The system provides brand safety functionality -- answer queries with a html document as an argument. The answer is vector of compatibilities for each predefined advertisement type. These values can be thresholded for discrimination of incompatible ads or for selecting best ads for the given website.
Python libaries:
- scikit-learn
- gensim
- nltk
- numpy
- flask
- BeautifulSoup
For website classification word2vec embeddings are needed.
They can be downloaded
here.
./train_text_classifier.py
This script will generate output file with trained model - classifier_data.
./train_text_classifier.py validate
This script require classifier_data file.
./test.py
This script uses test data from file data/test_data.json,
and require classifier_data file.
Before running agents, website classifier
needs to be trained with ./train_text_classifier.py.
./start_front_agent.py
In current version, only one such agent can be running in the system.

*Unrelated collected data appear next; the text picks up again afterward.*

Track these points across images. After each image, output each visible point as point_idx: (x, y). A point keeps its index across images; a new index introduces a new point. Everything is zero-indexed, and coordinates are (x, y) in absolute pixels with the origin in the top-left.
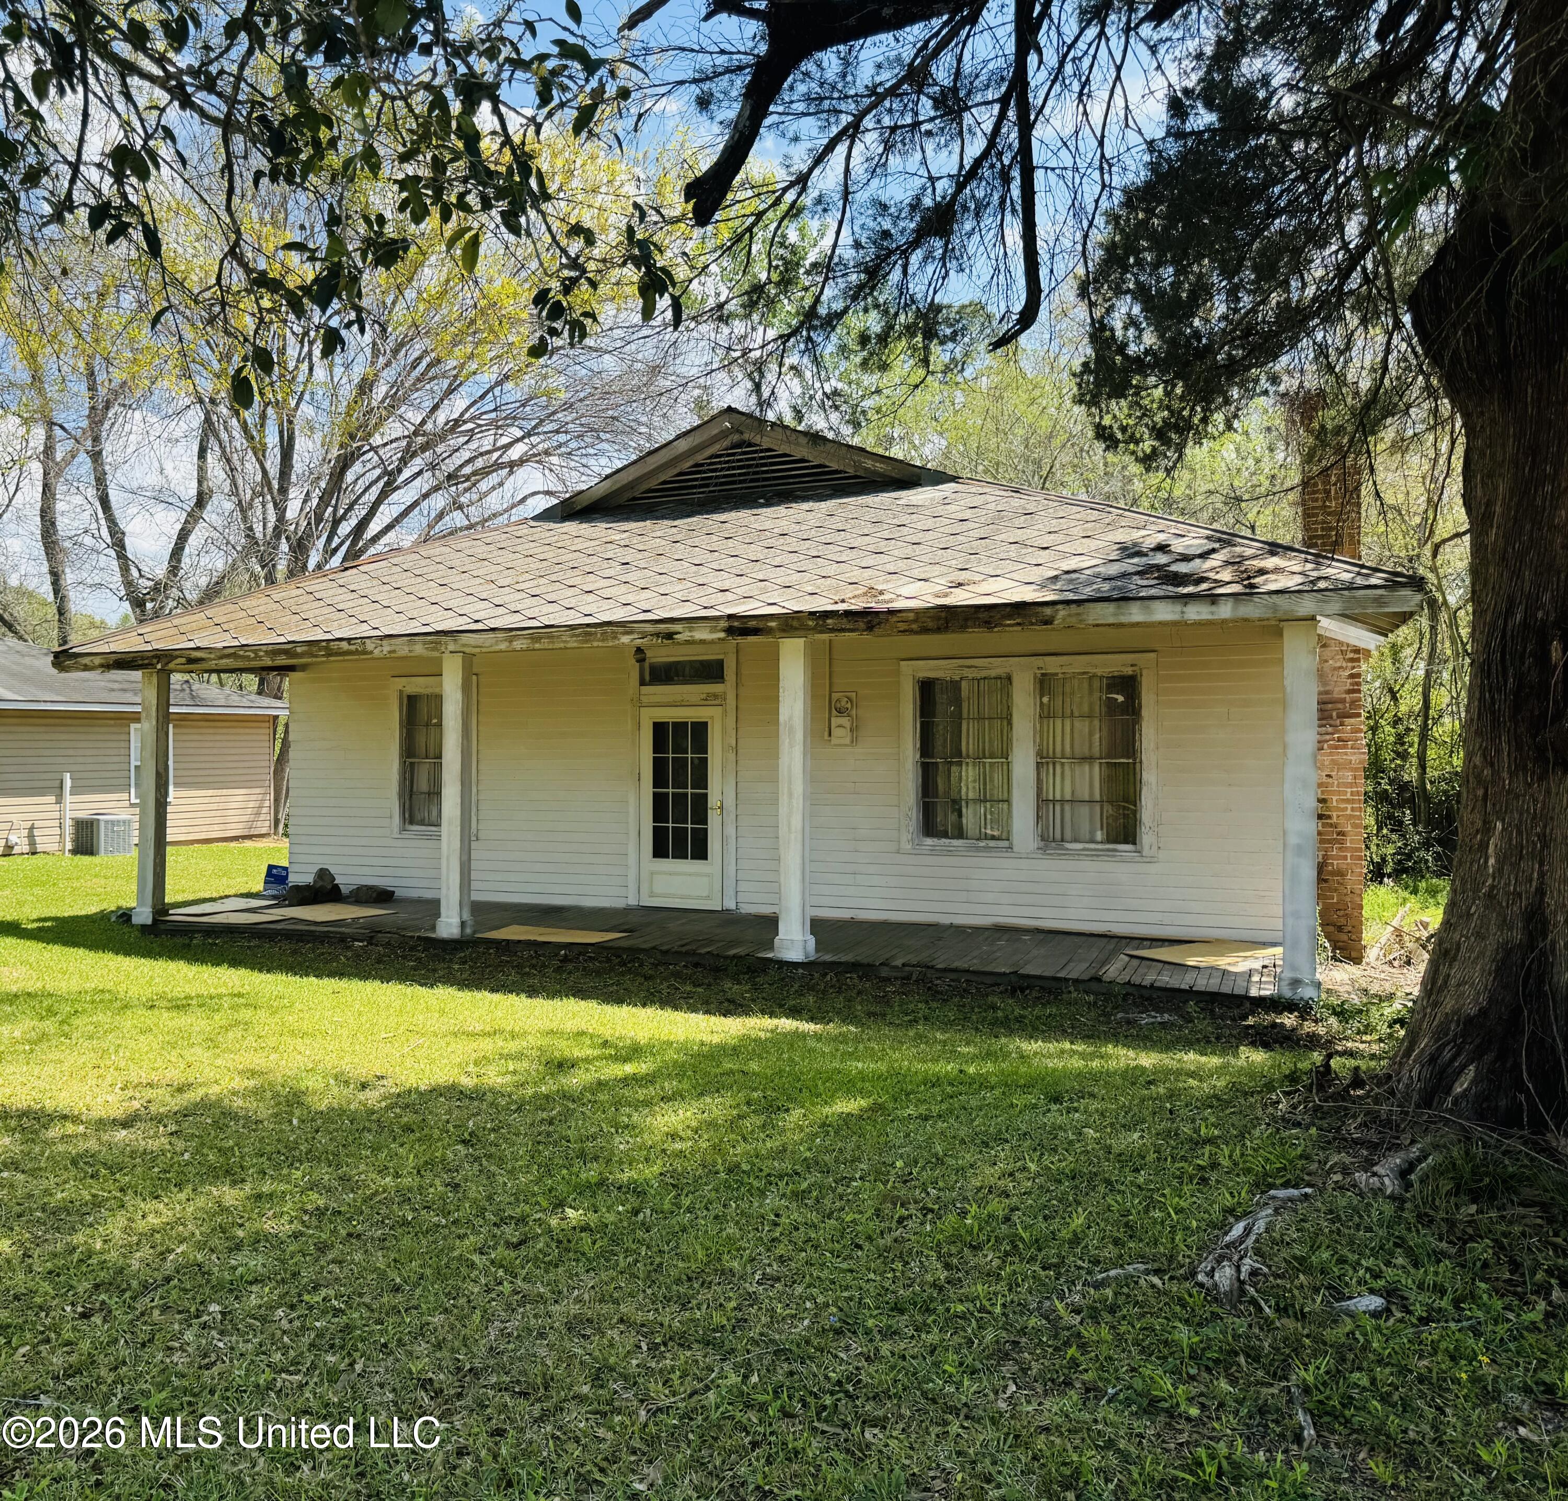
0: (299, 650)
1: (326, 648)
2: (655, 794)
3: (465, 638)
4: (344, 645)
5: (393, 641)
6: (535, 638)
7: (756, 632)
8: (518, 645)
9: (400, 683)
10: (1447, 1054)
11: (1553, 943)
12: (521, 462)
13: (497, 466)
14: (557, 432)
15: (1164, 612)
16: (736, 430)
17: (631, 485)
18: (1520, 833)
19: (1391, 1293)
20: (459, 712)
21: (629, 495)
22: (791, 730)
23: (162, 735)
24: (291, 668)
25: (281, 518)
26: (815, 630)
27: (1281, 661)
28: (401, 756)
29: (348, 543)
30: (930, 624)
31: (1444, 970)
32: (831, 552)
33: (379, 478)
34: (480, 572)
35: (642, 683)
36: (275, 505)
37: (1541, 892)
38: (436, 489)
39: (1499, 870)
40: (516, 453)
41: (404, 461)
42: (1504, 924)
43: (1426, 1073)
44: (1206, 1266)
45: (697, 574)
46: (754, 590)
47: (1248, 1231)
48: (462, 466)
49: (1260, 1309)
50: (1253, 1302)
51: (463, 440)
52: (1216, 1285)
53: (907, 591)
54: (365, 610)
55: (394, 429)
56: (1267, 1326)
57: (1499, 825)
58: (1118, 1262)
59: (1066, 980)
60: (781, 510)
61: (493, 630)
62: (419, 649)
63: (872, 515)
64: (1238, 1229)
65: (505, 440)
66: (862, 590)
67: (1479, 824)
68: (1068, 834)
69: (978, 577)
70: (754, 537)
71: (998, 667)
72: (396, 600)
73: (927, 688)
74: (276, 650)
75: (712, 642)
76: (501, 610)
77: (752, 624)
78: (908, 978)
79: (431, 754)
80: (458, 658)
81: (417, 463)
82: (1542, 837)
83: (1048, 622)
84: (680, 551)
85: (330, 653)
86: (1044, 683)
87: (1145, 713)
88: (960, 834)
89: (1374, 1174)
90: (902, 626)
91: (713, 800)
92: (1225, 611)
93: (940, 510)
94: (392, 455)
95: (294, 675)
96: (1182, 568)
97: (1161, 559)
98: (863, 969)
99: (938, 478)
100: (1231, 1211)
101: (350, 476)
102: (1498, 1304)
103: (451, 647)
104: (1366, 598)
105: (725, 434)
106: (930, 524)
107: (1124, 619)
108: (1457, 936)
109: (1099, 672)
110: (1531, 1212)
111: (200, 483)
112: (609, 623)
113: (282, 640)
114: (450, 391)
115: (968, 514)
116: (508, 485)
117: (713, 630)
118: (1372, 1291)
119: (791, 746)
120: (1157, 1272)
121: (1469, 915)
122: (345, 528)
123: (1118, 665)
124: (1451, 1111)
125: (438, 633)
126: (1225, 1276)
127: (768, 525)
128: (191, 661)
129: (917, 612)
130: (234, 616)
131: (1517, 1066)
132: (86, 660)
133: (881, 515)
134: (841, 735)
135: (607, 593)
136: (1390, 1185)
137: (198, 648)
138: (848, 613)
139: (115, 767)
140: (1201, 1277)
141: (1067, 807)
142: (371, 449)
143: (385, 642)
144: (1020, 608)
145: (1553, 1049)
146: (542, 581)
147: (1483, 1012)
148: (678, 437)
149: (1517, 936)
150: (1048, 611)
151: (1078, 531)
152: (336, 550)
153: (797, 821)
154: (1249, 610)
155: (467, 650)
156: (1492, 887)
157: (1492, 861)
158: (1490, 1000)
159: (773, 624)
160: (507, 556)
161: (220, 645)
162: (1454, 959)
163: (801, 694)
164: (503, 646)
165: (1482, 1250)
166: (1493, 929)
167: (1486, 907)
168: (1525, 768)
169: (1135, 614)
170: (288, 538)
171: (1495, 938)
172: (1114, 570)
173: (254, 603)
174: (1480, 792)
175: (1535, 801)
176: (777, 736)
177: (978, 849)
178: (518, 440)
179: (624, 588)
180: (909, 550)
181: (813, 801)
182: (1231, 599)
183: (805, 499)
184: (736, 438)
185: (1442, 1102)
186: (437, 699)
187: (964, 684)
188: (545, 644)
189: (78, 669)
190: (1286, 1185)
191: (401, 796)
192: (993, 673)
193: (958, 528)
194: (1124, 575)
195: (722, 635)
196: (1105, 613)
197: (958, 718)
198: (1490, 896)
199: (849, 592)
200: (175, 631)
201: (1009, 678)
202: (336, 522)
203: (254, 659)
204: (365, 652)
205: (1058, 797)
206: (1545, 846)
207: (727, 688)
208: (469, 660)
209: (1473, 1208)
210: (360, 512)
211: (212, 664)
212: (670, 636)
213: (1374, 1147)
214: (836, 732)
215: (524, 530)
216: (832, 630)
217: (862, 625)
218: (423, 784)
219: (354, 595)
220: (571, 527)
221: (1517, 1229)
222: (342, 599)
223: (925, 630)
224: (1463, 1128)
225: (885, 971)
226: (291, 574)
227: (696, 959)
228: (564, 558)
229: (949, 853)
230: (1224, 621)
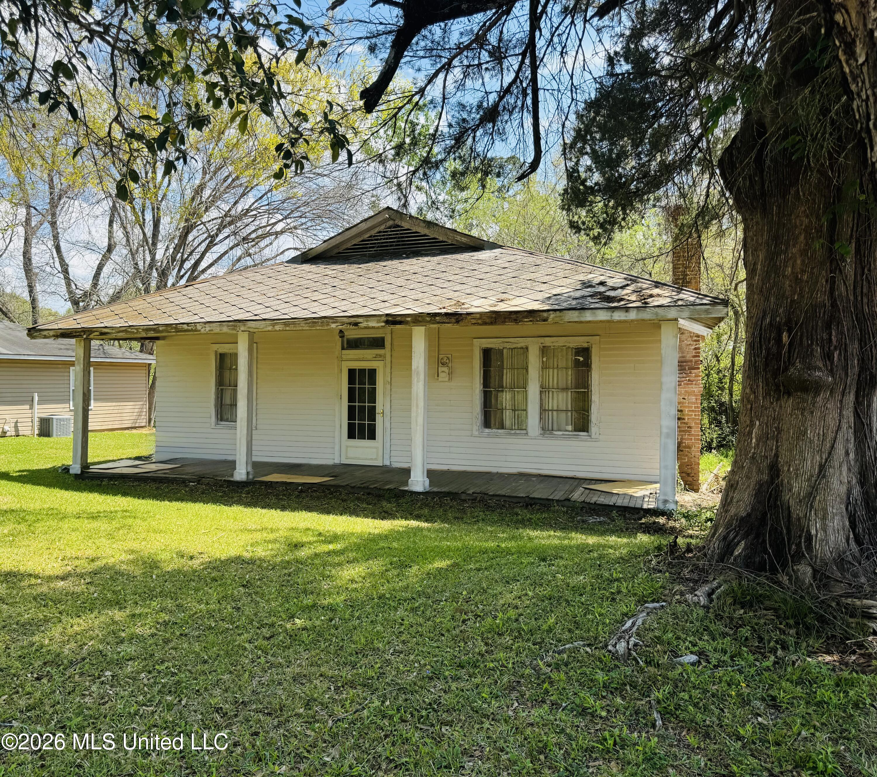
0: (161, 329)
1: (176, 328)
2: (349, 406)
3: (250, 324)
4: (185, 326)
5: (211, 325)
6: (285, 324)
7: (400, 323)
8: (277, 328)
9: (215, 347)
10: (731, 536)
11: (782, 480)
12: (282, 232)
13: (269, 234)
14: (301, 217)
15: (602, 316)
16: (390, 219)
17: (337, 246)
18: (767, 426)
19: (701, 654)
20: (246, 363)
21: (336, 251)
22: (418, 373)
23: (86, 373)
24: (157, 338)
25: (153, 259)
26: (430, 322)
27: (660, 341)
28: (216, 385)
29: (189, 273)
30: (488, 321)
31: (731, 494)
32: (438, 283)
33: (206, 239)
34: (258, 290)
35: (343, 349)
36: (150, 251)
37: (777, 456)
38: (237, 245)
39: (757, 445)
40: (279, 227)
41: (219, 230)
42: (759, 471)
43: (722, 545)
44: (612, 642)
45: (370, 293)
46: (399, 301)
47: (633, 624)
48: (250, 234)
49: (638, 663)
50: (635, 659)
51: (251, 220)
52: (617, 651)
53: (476, 303)
54: (197, 308)
55: (214, 213)
56: (641, 671)
57: (757, 423)
58: (571, 641)
59: (553, 500)
60: (414, 261)
61: (265, 320)
62: (225, 329)
63: (459, 264)
64: (629, 624)
65: (273, 221)
66: (454, 302)
67: (748, 422)
68: (555, 427)
69: (511, 297)
70: (400, 274)
71: (522, 343)
72: (214, 303)
73: (487, 353)
74: (148, 329)
75: (378, 328)
76: (269, 310)
77: (399, 319)
78: (475, 499)
79: (232, 384)
80: (246, 334)
81: (226, 232)
82: (777, 429)
83: (545, 320)
84: (362, 279)
85: (178, 331)
86: (544, 350)
87: (593, 366)
88: (502, 426)
89: (696, 595)
90: (474, 321)
91: (379, 410)
92: (632, 315)
93: (494, 262)
94: (213, 227)
95: (158, 342)
96: (612, 294)
97: (602, 289)
98: (453, 495)
99: (493, 246)
100: (626, 615)
101: (190, 237)
102: (751, 658)
103: (242, 328)
104: (701, 310)
105: (386, 220)
106: (488, 269)
107: (583, 319)
108: (737, 477)
109: (571, 345)
110: (769, 612)
111: (109, 239)
112: (325, 317)
113: (151, 323)
114: (243, 195)
115: (507, 265)
116: (275, 244)
117: (378, 322)
118: (692, 653)
119: (418, 382)
120: (589, 645)
121: (743, 467)
122: (188, 265)
123: (580, 342)
124: (733, 564)
125: (235, 321)
126: (621, 647)
127: (407, 268)
128: (102, 334)
129: (481, 314)
130: (126, 310)
131: (764, 541)
132: (45, 333)
133: (464, 265)
134: (443, 376)
135: (324, 302)
136: (703, 601)
137: (106, 327)
138: (446, 314)
139: (63, 390)
140: (610, 648)
141: (555, 413)
142: (202, 223)
143: (207, 325)
144: (531, 312)
145: (781, 533)
146: (290, 295)
147: (749, 515)
148: (362, 222)
149: (765, 477)
150: (545, 315)
151: (561, 274)
152: (183, 276)
153: (420, 420)
154: (646, 315)
155: (251, 330)
156: (754, 453)
157: (754, 440)
158: (753, 509)
159: (409, 319)
160: (272, 282)
161: (118, 325)
162: (736, 489)
163: (423, 355)
164: (270, 328)
165: (745, 632)
166: (754, 474)
167: (751, 463)
168: (770, 395)
169: (588, 316)
170: (157, 269)
171: (755, 478)
172: (578, 294)
173: (137, 303)
174: (749, 406)
175: (775, 411)
176: (411, 376)
177: (510, 434)
178: (280, 221)
179: (333, 299)
180: (478, 283)
181: (428, 410)
182: (635, 310)
183: (427, 255)
184: (391, 223)
185: (728, 560)
186: (235, 356)
187: (505, 351)
188: (292, 327)
189: (41, 338)
190: (653, 601)
191: (216, 406)
192: (519, 346)
193: (502, 272)
194: (583, 297)
195: (383, 324)
196: (573, 316)
197: (502, 367)
198: (753, 458)
199: (447, 303)
200: (93, 318)
201: (527, 348)
202: (183, 261)
203: (136, 333)
204: (196, 330)
205: (550, 408)
206: (779, 433)
207: (386, 352)
208: (251, 335)
209: (742, 611)
210: (196, 256)
211: (113, 336)
212: (356, 324)
213: (696, 582)
214: (441, 375)
215: (281, 268)
216: (438, 323)
217: (453, 320)
218: (227, 400)
219: (191, 300)
220: (306, 267)
221: (762, 621)
222: (185, 302)
223: (485, 324)
224: (738, 572)
225: (463, 497)
226: (158, 288)
227: (368, 491)
228: (302, 283)
229: (497, 436)
230: (632, 321)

./start_worker.py <front agent ip address>
These agents can be deployed at any number on different machines (note that one such agent allocates word vectors that take above 3GB of RAM).
Following commands examples return vector of compability measurement for given webiste code:
curl -X POST localhost:5000/compat -d "<html>Some website code<\html>"
curl -X POST localhost:5000/compat -d "Or just plain text"
curl -X POST localhost:5000/compat -F "data=@index.html"